谢弗知移开目光,他感觉墨秋现在的心情很好。
凌厉的黑眸里有了些许温柔与笑意。
谢弗知看向书院。
她很开心。
谢弗知又看向她:“好。”
“有什么事再来找我。”
“好。”
微风习习,他们四目相对,衣角在空中相遇。
他看见吹乱的碎发为她再添上一分风情。
……
墨秋捏捏眉心,目光望见被繁杂的账本挤在桌角小小一侧的《弟子规》。这是和谢弗知在书店时,他用办葬礼余下的钱买的。剩下的钱不多,只够买一本《弟子规》,被他送给自己了。
在办公闲暇之余可以看看。
墨秋翻开带有墨香的书。
直到来书房上蜡烛的仆人开门的声音响起,墨秋才猛然惊醒。
她指尖无意识地抚摸上面的字迹,窗外的一轮圆月被窗棂的条条框框隔绝,湛蓝的方方框框中只余一轮孤月,也只有一轮孤月。
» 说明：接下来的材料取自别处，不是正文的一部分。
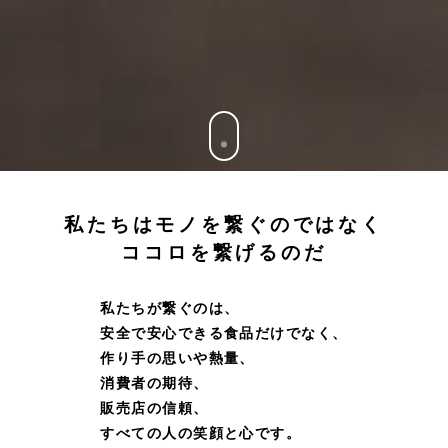
私たちはモノを繋ぐのではなく
ココロを繋げるのだ
私たちが繋ぐのは、
安全で安心できる食品だけでなく、
作り手の思いや熱量、
消費者の期待、
販売店の信頼、
すべての人の笑顔と心です。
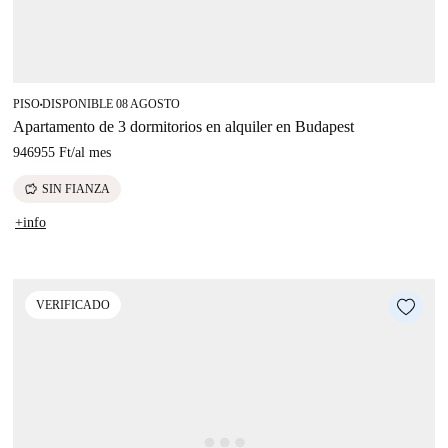
PISO
DISPONIBLE 08 AGOSTO
■
Apartamento de 3 dormitorios en alquiler en Budapest
946955 Ft
/
al mes
savings
SIN FIANZA
+info
VERIFICADO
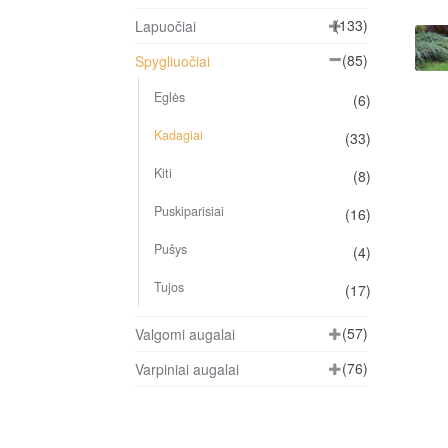
(133)
Lapuočiai
(85)
Spygliuočiai
Eglės
(6)
Kadagiai
(33)
Kiti
(8)
Puskiparisiai
(16)
Pušys
(4)
Tujos
(17)
(57)
Valgomi augalai
(76)
Varpiniai augalai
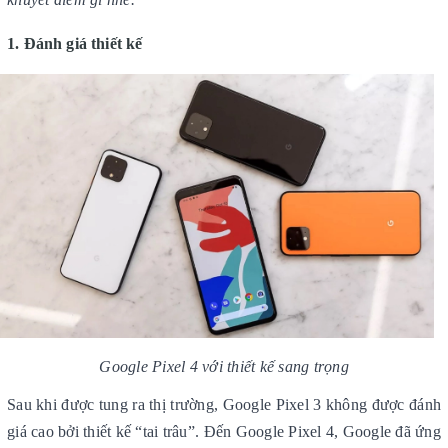
1. Đánh giá thiết kế
Google Pixel 4
với thiết kế sang trọng
Sau khi được tung ra thị trường, Google Pixel 3 không được đánh
giá cao bởi thiết kế “tai trâu”. Đến Google Pixel 4, Google đã ứng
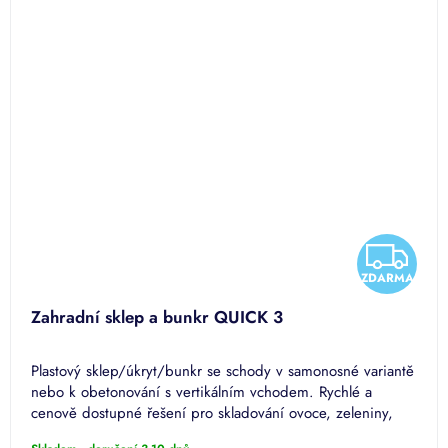
Z
ZDARMA
D
Zahradní sklep a bunkr QUICK 3
A
Plastový sklep/úkryt/bunkr se schody v samonosné variantě
R
nebo k obetonování s vertikálním vchodem. Rychlé a
cenově dostupné řešení pro skladování ovoce, zeleniny,
M
vína a...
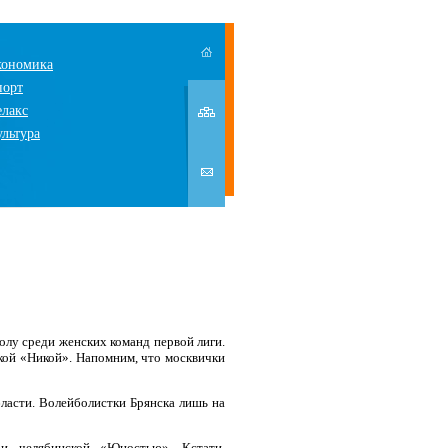
кономика
порт
елакс
ультура
лу среди женских команд первой лиги.
кой «Никой». Напомним, что москвички
ласти. Волейболистки Брянска лишь на
и челябинской «Юностью». Кстати,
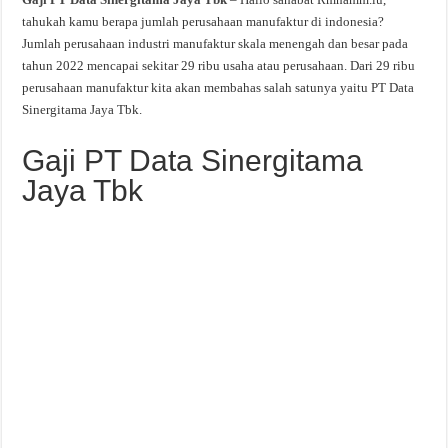
tahukah kamu berapa jumlah perusahaan manufaktur di indonesia?
Jumlah perusahaan industri manufaktur skala menengah dan besar pada
tahun 2022 mencapai sekitar 29 ribu usaha atau perusahaan. Dari 29 ribu
perusahaan manufaktur kita akan membahas salah satunya yaitu PT Data
Sinergitama Jaya Tbk.
Gaji PT Data Sinergitama
Jaya Tbk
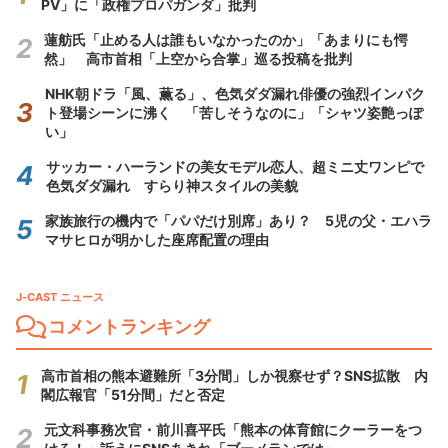
PV」に「政権プロパガンダ」批判
蓮舫氏「止める人は誰もいなかったのか」「あまりにも愕
然」 高市首相「上空から合掌」巡る投稿を批判
NHK朝ドラ「風、薫る」、色気ダダ漏れ俳優の強烈インパク
ト登場シーンに沸く 「苦しそうなのに」「シャツ姿艶っぽ
い」
サッカー・ハーランドの美女モデル恋人、超ミニ丈ワンピで
色気ダダ漏れ すらり神スタイルの美貌
家族旅行の機内で「パパだけ別席」あり？ 5児の父・エハラ
マサヒロが明かした座席配置の理由
J-CAST ニュース
コメントランキング
高市首相の熊本避難所「3分間」しか視察せず？SNS拡散 内
閣広報官「51分間」だと否定
元文科事務次官・前川喜平氏「熊本の体育館にクーラーをつ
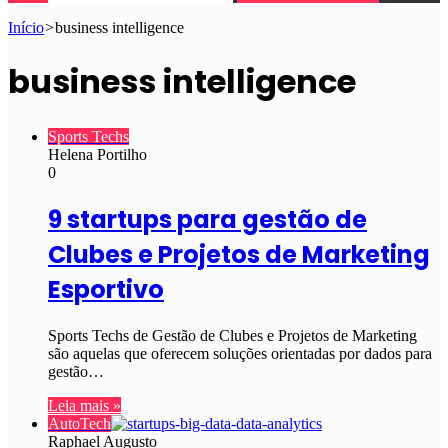
Início
>
business intelligence
business intelligence
Sports Techs
Helena Portilho
0
9 startups para gestão de
Clubes e Projetos de Marketing
Esportivo
Sports Techs de Gestão de Clubes e Projetos de Marketing
são aquelas que oferecem soluções orientadas por dados para
gestão…
Leia mais »
AutoTech
Raphael Augusto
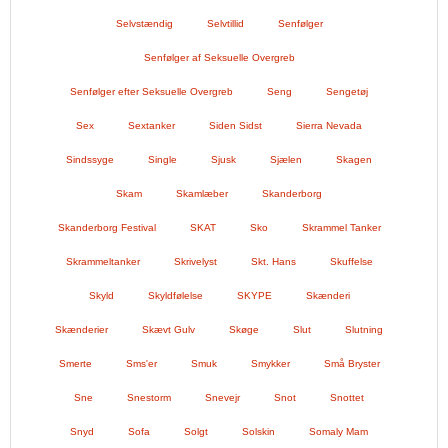
Selvstændig
Selvtillid
Senfølger
Senfølger af Seksuelle Overgreb
Senfølger efter Seksuelle Overgreb
Seng
Sengetøj
Sex
Sextanker
Siden Sidst
Sierra Nevada
Sindssyge
Single
Sjusk
Sjælen
Skagen
Skam
Skamlæber
Skanderborg
Skanderborg Festival
SKAT
Sko
Skrammel Tanker
Skrammeltanker
Skrivelyst
Skt. Hans
Skuffelse
Skyld
Skyldfølelse
SKYPE
Skænderi
Skænderier
Skævt Gulv
Skøge
Slut
Slutning
Smerte
Sms'er
Smuk
Smykker
Små Bryster
Sne
Snestorm
Snevejr
Snot
Snottet
Snyd
Sofa
Solgt
Solskin
Somaly Mam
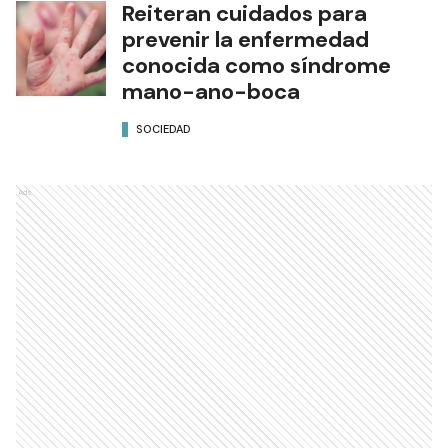
Reiteran cuidados para
prevenir la enfermedad
conocida como síndrome
mano-ano-boca
SOCIEDAD
Ads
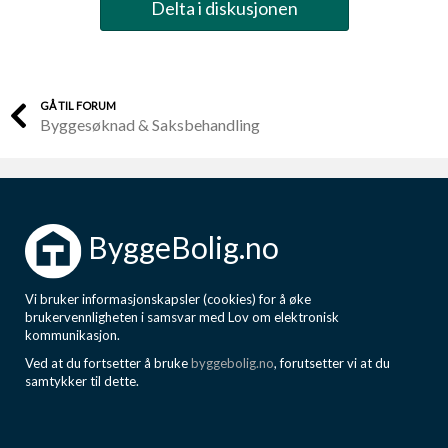
Delta i diskusjonen
GÅ TIL FORUM
Byggesøknad & Saksbehandling
ByggeBolig.no
Vi bruker informasjonskapsler (cookies) for å øke
brukervennligheten i samsvar med Lov om elektronisk
kommunikasjon.
Ved at du fortsetter å bruke
byggebolig.no
, forutsetter vi at du
samtykker til dette.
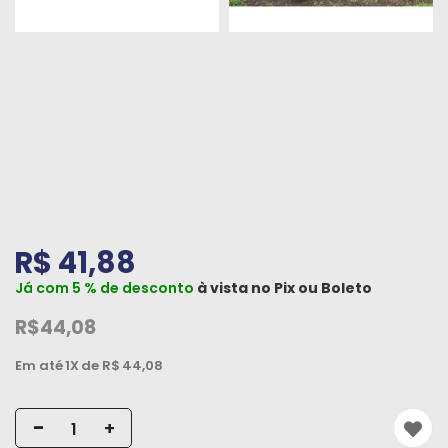
Peças
e
Acessórios
Oficina
Mecânica
R$ 41,88
Já com 5 % de desconto
à vista no
Pix
ou
Boleto
R$44,08
Em até
1X
de R$
44,08
-
+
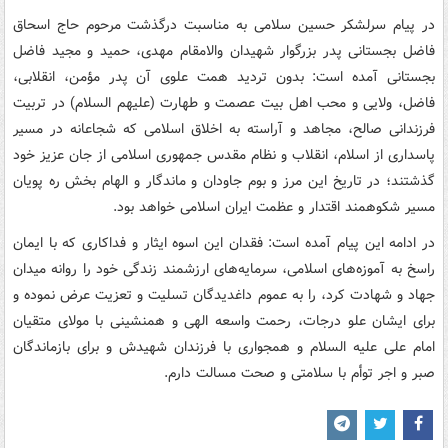
در پیام سرلشکر حسین سلامی به مناسبت درگذشت مرحوم حاج اسحاق
فاضل بجستانی پدر بزرگوار شهیدان والامقام مهدی، حمید و مجید فاضل
بجستانی آمده است: بدون تردید همت علوی آن پدر مؤمن، انقلابی،
فاضل، ولایی و محب اهل بیت عصمت و طهارت (علیهم السلام) در تربیت
فرزندانی صالح، مجاهد و آراسته به اخلاق اسلامی که شجاعانه در مسیر
پاسداری از اسلام، انقلاب و نظام مقدس جمهوری اسلامی از جان عزیز خود
گذشتند؛ در تاریخ این مرز و بوم جاودان و ماندگار و الهام بخش ره پویان
مسیر شکوهمند اقتدار و عظمت ایران اسلامی خواهد بود.
در ادامه این پیام آمده است: فقدان این اسوه ایثار و فداکاری که با ایمان
راسخ به آموزه‌های اسلامی، سرمایه‌های ارزشمند زندگی خود را روانه میدان
جهاد و شهادت کرد، را به عموم داغدیدگان تسلیت و تعزیت عرض نموده و
برای ایشان علو درجات، رحمت واسعه الهی و همنشینی با مولای متقیان
امام علی علیه السلام و همجواری با فرزندان شهیدش و برای بازماندگان
صبر و اجر توأم با سلامتی و صحت مسالت دارم.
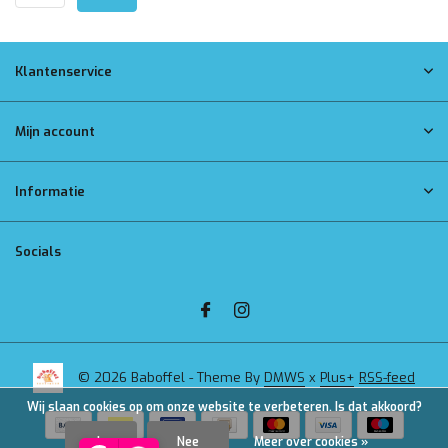
Klantenservice
Mijn account
Informatie
Socials
© 2026 Baboffel - Theme By
DMWS
x
Plus+
RSS-feed
Wij slaan cookies op om onze website te verbeteren. Is dat akkoord?
Ja
Nee
Meer over cookies »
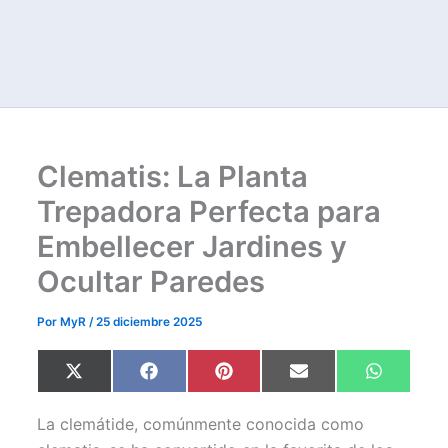
Clematis: La Planta
Trepadora Perfecta para
Embellecer Jardines y
Ocultar Paredes
Por
MyR
/
25 diciembre 2025
Compartir
Compartir
Compartir
Compartir
Comparti
X
F
P
E
W
en
en
en
en
en
(
a
i
m
h
T
c
n
a
a
w
e
t
i
t
La clemátide, comúnmente conocida como
i
b
e
l
s
t
o
r
A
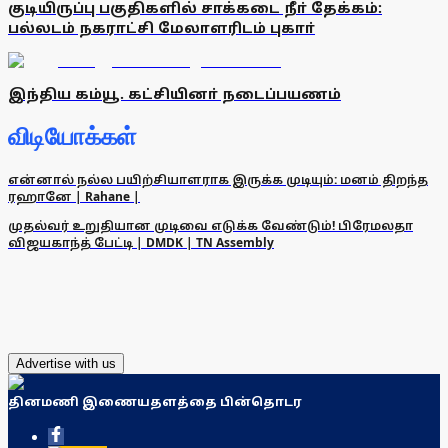
குடியிருப்பு பகுதிகளில் சாக்கடை நீா் தேக்கம்:
பல்லடம் நகராட்சி மேலாளரிடம் புகாா்
இந்திய கம்யூ. கட்சியினா் நடைப்பயணம்
விடியோக்கள்
என்னால் நல்ல பயிற்சியாளராக இருக்க முடியும்: மனம் திறந்த
ரஹானே | Rahane |
முதல்வர் உறுதியான முடிவை எடுக்க வேண்டும்! பிரேமலதா
விஜயகாந்த் பேட்டி | DMDK | TN Assembly
Advertise with us
தினமணி இணையதளத்தை பின்தொடர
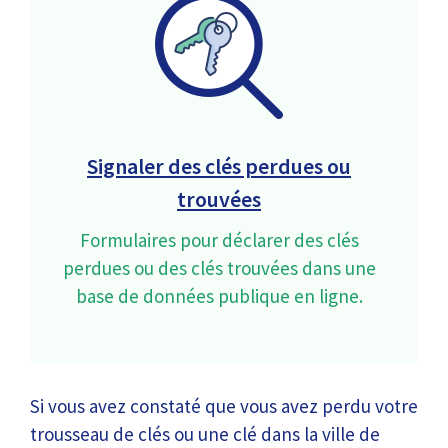
Signaler des clés perdues ou
trouvées
Formulaires pour déclarer des clés
perdues ou des clés trouvées dans une
base de données publique en ligne.
Si vous avez constaté que vous avez perdu votre
trousseau de clés ou une clé dans la ville de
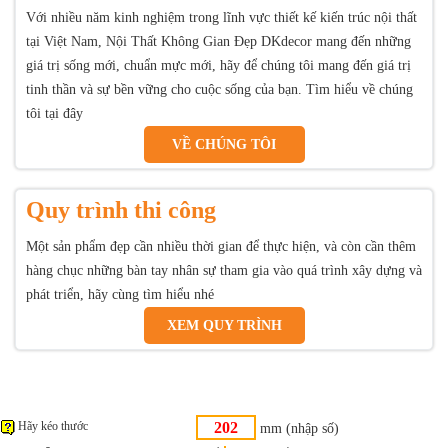
Với nhiều năm kinh nghiệm trong lĩnh vực thiết kế kiến trúc nội thất
tại Việt Nam, Nội Thất Không Gian Đẹp DKdecor mang đến những
giá trị sống mới, chuẩn mực mới, hãy để chúng tôi mang đến giá trị
tinh thần và sự bền vững cho cuộc sống của bạn. Tìm hiểu về chúng
tôi tại đây
VỀ CHÚNG TÔI
Quy trình thi công
Một sản phẩm đẹp cần nhiều thời gian để thực hiện, và còn cần thêm
hàng chục những bàn tay nhân sự tham gia vào quá trình xây dựng và
phát triển, hãy cùng tìm hiểu nhé
XEM QUY TRÌNH
Hãy kéo thước
mm (nhập số)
方块之外,明亮耀眼的星子成群结队散发出柔和朦胧的光。
很漂亮。
“秋大夫,你在看什么?”
“星星。”
红色的发带在屋顶上随风飘扬,起起伏伏。瓦片上还散落几个小小的酒坛。
翠衣捧着绯红的脸,歪着头看向墨秋。
墨秋水润的眼看她“嗯?”
她现在有些脑子不清醒,反应都满了许多。
翠衣笑笑,拿起酒坛喝猛灌一口,“秋大夫,你……嗝……”她打了一个酒嗝,语带笑意,“你知道吗?也是在这个月夜,他来春风楼的后门,牵着我的手……手说,要一辈子对我好。我感动极了,把我攒的赎身的所有的钱都给了他。结果他去了京城,一去不回,一去不回……咦!这天,怎么还下雨了?”
翠衣摸摸脸,摸到一手水光,她又哭又笑,又灌了口酒。
酒坛落下被墨秋一手接住,她抱起已经醉了的翠衣,运起轻功,下去。
翠衣蜷缩在墨秋的怀里,墨秋把她抱进房里,盖好被子,又掖掖被角。
出门前,屋里响起一道含糊不清的呢喃。
“秋大夫,你是个好人。”
墨秋的身形顿住,若无其事的往前走。
“秋大夫,喝了醒酒汤再走吧。”执苑端着汤道。
墨秋点头。
执苑在墨秋低头喝汤时,笑着开口,“秋大夫在春风楼的这几个月里,楼里的姐妹都被你治疗了个差不多了,连我的身子都好了许多,执苑在此谢过秋大夫。”
墨秋将碗放下,“职责所在。”
执苑笑笑,并不反驳,她站在原地看向墨秋远去的背影。
小蓉:“秋池大夫真是个极好的人。只是面冷心热,明明这些天因着她在,楼里的姑娘都变得开心了许多。她却非说是职责所在,难道关心我们也是职责所在吗?”
执苑眼中满是柔光,“对呀。因为她,我那个弟弟也能读书了。”
小蓉:“连城门口卖羊汤的陈婆那么苛刻的人也夸她呢。”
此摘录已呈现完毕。